Amsterdam in de Gouden Eeuw


Amsterdam ontwerp Stalpaert vierde uitleg

In opdracht van de vroedschap tekende Daniël Stalpaert in 1662 het definitieve ontwerp voor de stadsuitbreiding (de Grachtengordel).


Tegen het einde van de 16e eeuw was de stad vooral aan de oostzijde gegroeid, voorheen de Lastage en tegenwoordig de Nieuwmarktbuurt genoemd. In de 17e eeuw groeide de bevolking van 30.000 naar 210.000 inwoners. De laatste grote epidemie van de pest kostte in 1664 nog 10% van de bevolking het leven.

De regenten planden een forse stadsuitbreiding en tussen 1612 en 1663 kwam in twee fasen de karakteristieke Amsterdamse grachtengordel tot stand, eerst tot aan de huidige Leidsegracht, vanaf 1658 doorgetrokken tot aan de Amstel. Aan de parallel lopende Herengracht, Keizersgracht en Prinsengracht had zich vooral de gegoede burgerij gevestigd. Ontwerper van de grote stadsuitbreiding van 1658 was de toenmalige stadsarchitect Daniël Stalpaert. Immigranten uit binnen- en buitenland werden aangetrokken door Amsterdam. Deze vestigden zich in de Jordaan ten Westen van de grachtengordel.

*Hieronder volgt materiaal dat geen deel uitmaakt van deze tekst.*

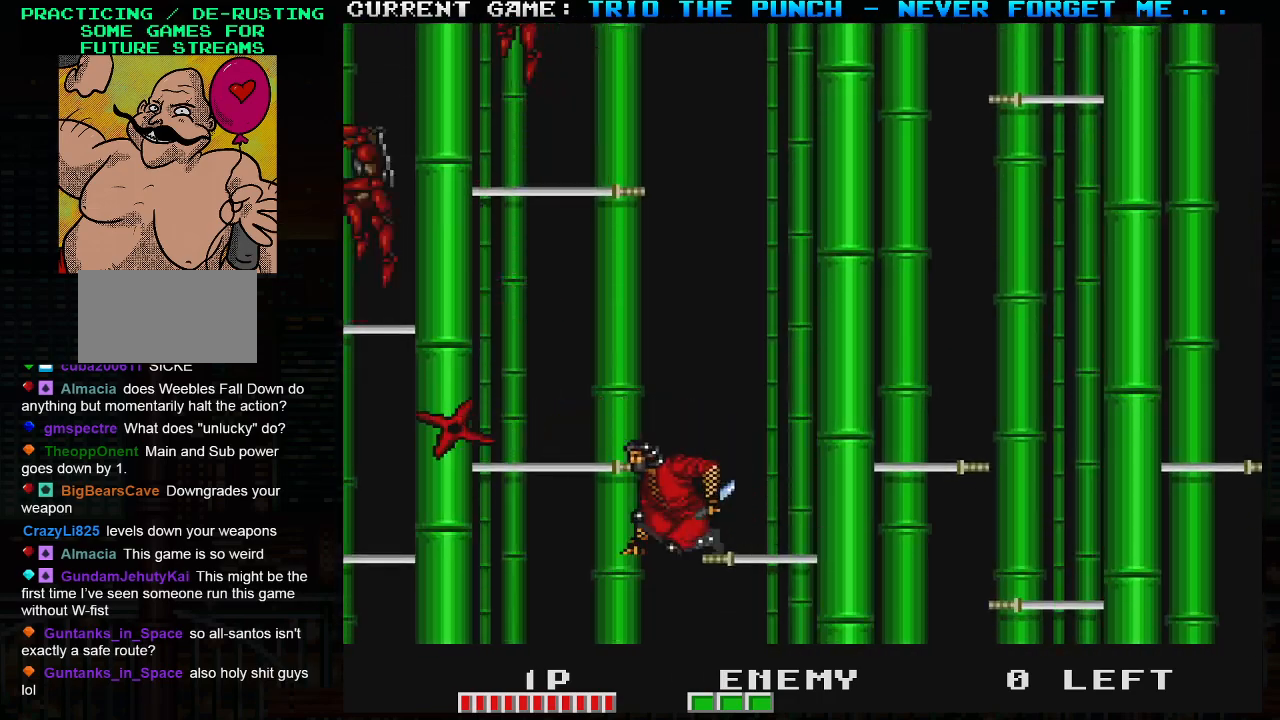
{"buttons": ["TRIANGLE"], "left_stick": "right", "events": [[350, "TRIANGLE", "down"], [350, "left_stick", "right"]]}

Van 1650 tot 1850 groeide het oppervlak van de stad Amsterdam niet veel, toch was er geen sprake van stagnatie. Het inwoneraantal bleef groeien en ook de rijkdom van Amsterdam werd in eerste instantie geconsolideerd. De handel op de Oostzee en met Frankrijk en Engeland bleef tot aan het einde van de 18e eeuw voor bedrijvigheid zorgen.

wereldkaart Gouden Eeuw van cartograaf Blaeu

Amsterdam (1640) volgens de cartograaf Joan Blaeu


De val van Antwerpen in 1585 bood Amsterdam ongekende kansen. Antwerpen was tot dan toe de voornaamste handelsstad in de regio, maar met de val van Antwerpen nam Amsterdam die positie over. Veel Antwerpse kooplieden kozen domicilie in Amsterdam. Ook veel Portugese of Sefardische Joden vluchtten naar Amsterdam en namen hun handelsnetwerk mee. Waar het de katholieken sinds de Alteratie in 1578 verboden was om kerken te bouwen, werden synagoges gedoogd, een uitzonderlijke situatie in het Europa van die dagen. Een periode van ongekende bloei en expansie brak aan voor Holland en Amsterdam, beter bekend als de Gouden Eeuw.

Naast de Oostzeehandel werden nieuwe contacten gezocht. In 1595 stuurden Amsterdamse kooplieden Cornelis de Houtman naar Indië; Amsterdam werd de grootste aandeelhouder in de in 1602 opgerichte Vereenigde Oostindische Compagnie (VOC). Naast de VOC ontstaan in de Gouden Eeuw ook de Wisselbank en winkels als Ship Chandlers Warehouse. Amsterdam is daarmee niet alleen de belangrijkste handelsstad, maar ook financieel centrum van toenmalig Europa.

In de Gouden Eeuw bloeit ook de kunst. Een kleine greep uit de kunstenaars die in die tijd in Amsterdam leefden: de schrijvers en dichters P.C. Hooft, Joost van den Vondel en Bredero, de schilder Rembrandt en de componist Sweelinck. In 1632 opende het Athenaeum Illustre, voorloper van Universiteit van Amsterdam.

Aan de Gouden Eeuw en de toppositie van Amsterdam kwam een einde met de Vierde Engelse Oorlog van 1780 tot 1784 en de Franse overheersing. De werkelijke neergang van Amsterdam ligt in de Bataafs-Franse tijd, toen de plaatselijke economie vrijwel stil kwam te liggen.